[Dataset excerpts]
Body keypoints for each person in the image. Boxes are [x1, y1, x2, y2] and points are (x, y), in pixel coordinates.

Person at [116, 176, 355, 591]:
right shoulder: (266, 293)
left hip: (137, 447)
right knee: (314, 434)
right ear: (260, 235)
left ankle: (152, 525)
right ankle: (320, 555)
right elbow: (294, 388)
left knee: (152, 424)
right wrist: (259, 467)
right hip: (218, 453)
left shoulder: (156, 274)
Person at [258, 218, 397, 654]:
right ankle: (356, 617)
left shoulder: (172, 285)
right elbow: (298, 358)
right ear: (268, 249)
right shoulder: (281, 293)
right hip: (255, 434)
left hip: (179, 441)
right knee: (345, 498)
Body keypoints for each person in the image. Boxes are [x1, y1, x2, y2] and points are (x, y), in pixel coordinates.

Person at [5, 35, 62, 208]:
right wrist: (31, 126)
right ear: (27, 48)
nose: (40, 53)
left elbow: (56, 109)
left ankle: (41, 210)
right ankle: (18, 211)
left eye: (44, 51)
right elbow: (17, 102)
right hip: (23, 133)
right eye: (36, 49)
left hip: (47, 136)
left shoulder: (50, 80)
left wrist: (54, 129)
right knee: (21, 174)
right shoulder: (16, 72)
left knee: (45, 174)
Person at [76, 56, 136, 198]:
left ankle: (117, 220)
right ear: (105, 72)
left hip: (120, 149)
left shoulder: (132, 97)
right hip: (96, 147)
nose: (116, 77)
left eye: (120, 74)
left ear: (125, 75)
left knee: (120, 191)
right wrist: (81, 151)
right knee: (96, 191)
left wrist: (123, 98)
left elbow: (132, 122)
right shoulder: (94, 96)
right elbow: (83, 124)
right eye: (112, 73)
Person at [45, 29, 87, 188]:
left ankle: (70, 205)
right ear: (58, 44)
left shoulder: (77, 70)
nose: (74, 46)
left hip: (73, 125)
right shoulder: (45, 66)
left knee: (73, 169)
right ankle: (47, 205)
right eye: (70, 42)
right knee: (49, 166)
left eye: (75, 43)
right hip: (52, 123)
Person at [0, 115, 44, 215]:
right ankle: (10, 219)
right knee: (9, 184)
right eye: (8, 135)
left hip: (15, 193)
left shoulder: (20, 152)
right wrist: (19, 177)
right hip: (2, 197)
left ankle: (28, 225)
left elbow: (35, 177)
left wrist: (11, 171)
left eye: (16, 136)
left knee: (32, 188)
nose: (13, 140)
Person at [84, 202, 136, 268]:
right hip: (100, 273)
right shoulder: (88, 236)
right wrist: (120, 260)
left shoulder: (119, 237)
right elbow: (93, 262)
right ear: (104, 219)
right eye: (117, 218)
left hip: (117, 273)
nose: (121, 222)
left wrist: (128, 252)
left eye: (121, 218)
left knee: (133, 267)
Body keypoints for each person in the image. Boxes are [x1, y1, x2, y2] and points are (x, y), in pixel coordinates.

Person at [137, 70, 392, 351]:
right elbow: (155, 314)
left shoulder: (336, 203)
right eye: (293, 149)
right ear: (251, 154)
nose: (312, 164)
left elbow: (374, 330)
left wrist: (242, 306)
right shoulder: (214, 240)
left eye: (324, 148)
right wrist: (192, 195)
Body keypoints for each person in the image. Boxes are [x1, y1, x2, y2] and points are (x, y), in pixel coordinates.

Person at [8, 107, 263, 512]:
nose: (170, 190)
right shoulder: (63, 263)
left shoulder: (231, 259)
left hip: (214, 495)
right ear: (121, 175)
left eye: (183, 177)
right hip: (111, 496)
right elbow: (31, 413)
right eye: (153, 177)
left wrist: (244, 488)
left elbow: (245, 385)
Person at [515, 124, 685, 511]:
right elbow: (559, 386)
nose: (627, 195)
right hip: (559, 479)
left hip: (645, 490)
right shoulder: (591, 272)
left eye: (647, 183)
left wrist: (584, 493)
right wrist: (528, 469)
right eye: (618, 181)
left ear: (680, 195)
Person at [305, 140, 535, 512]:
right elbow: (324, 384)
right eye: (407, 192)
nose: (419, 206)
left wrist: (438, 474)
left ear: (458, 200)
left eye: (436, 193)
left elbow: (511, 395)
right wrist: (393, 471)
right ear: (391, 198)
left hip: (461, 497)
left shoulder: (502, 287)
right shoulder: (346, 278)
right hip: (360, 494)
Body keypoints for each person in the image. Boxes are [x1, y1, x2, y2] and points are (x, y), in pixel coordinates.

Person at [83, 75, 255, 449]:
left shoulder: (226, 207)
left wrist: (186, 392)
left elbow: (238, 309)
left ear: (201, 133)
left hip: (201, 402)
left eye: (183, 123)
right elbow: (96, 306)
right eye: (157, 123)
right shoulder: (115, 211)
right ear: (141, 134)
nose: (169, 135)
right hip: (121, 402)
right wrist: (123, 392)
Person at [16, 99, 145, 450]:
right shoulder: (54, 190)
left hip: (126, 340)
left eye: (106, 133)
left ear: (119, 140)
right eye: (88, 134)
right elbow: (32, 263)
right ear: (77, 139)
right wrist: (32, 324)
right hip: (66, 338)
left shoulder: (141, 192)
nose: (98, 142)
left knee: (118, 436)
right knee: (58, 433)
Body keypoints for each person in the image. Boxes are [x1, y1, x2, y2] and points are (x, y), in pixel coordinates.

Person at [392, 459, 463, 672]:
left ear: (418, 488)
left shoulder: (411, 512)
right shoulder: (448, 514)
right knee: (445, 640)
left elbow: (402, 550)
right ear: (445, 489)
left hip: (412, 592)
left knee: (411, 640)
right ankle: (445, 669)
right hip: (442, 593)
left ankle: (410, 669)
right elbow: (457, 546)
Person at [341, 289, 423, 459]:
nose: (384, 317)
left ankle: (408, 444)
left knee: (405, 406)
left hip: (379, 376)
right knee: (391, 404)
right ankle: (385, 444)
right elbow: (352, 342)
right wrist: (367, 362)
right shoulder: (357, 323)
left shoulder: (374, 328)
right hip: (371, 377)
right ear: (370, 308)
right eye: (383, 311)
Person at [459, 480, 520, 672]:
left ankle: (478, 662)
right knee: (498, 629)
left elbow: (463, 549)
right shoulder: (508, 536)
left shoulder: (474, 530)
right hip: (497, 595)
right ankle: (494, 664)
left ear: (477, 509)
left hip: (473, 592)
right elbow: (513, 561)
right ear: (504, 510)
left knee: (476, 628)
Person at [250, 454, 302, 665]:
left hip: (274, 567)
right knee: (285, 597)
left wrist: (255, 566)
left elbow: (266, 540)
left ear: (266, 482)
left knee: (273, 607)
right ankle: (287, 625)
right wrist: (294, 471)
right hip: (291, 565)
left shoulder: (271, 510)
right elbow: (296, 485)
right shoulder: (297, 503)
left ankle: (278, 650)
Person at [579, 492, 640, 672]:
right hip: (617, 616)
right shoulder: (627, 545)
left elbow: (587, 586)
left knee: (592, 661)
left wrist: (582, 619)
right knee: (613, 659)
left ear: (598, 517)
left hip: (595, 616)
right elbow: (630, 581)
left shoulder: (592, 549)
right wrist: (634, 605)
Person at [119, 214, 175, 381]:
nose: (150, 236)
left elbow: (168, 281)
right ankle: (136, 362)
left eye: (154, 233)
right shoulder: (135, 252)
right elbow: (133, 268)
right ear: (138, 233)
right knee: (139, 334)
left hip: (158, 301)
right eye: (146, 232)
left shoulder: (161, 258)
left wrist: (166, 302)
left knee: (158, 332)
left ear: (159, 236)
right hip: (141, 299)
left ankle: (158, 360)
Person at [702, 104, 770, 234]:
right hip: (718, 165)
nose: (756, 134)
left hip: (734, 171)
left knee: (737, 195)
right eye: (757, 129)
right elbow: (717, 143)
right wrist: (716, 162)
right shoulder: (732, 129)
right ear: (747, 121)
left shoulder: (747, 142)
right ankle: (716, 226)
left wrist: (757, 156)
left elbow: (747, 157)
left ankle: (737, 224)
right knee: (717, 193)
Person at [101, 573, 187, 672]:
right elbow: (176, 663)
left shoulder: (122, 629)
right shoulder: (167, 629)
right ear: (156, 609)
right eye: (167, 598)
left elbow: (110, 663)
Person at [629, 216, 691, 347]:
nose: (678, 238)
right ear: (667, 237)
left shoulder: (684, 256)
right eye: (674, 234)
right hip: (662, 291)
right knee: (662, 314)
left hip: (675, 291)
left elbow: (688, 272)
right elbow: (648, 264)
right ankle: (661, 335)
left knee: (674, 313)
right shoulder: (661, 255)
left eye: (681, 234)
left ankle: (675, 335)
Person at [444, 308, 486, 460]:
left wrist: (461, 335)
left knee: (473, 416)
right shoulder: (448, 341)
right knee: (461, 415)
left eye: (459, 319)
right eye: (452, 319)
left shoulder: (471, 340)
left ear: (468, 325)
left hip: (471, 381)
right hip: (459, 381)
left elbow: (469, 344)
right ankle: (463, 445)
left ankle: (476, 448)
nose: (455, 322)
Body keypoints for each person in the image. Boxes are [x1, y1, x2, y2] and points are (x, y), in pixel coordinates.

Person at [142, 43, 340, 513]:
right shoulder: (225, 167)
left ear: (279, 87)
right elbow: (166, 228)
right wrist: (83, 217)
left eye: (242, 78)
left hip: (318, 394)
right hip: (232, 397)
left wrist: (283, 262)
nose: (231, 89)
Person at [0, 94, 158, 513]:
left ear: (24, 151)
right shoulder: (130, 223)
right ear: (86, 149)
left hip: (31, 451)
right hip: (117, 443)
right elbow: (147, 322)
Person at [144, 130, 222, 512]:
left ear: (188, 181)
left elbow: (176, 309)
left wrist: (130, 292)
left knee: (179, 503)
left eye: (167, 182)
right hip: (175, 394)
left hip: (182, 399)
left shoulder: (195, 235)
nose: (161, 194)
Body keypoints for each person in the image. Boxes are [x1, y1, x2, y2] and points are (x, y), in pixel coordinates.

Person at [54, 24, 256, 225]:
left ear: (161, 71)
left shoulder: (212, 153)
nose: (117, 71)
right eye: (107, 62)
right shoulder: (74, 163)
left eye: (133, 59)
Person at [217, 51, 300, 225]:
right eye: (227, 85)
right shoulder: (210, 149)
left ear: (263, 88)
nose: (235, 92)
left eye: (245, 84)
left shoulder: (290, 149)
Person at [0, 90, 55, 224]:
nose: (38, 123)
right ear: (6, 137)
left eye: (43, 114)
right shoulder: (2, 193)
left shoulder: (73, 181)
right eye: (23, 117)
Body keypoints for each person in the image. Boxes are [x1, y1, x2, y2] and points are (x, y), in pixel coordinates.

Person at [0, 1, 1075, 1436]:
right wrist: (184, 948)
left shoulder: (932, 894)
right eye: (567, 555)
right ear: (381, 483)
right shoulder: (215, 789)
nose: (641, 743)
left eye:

§ EXERCISE OBJECTIVE
All that is wanted is the run of lines from the start of the data through the line containing "left ankle: (152, 525)", copied word for word.

§ EXERCISE SOLUTION
Body keypoints for each person in the image. Boxes are [x1, y1, x2, y2] and points are (x, y), in pixel coordinates.

Person at [116, 176, 355, 591]:
right shoulder: (266, 293)
left hip: (137, 447)
right knee: (314, 434)
right ear: (260, 235)
left ankle: (152, 525)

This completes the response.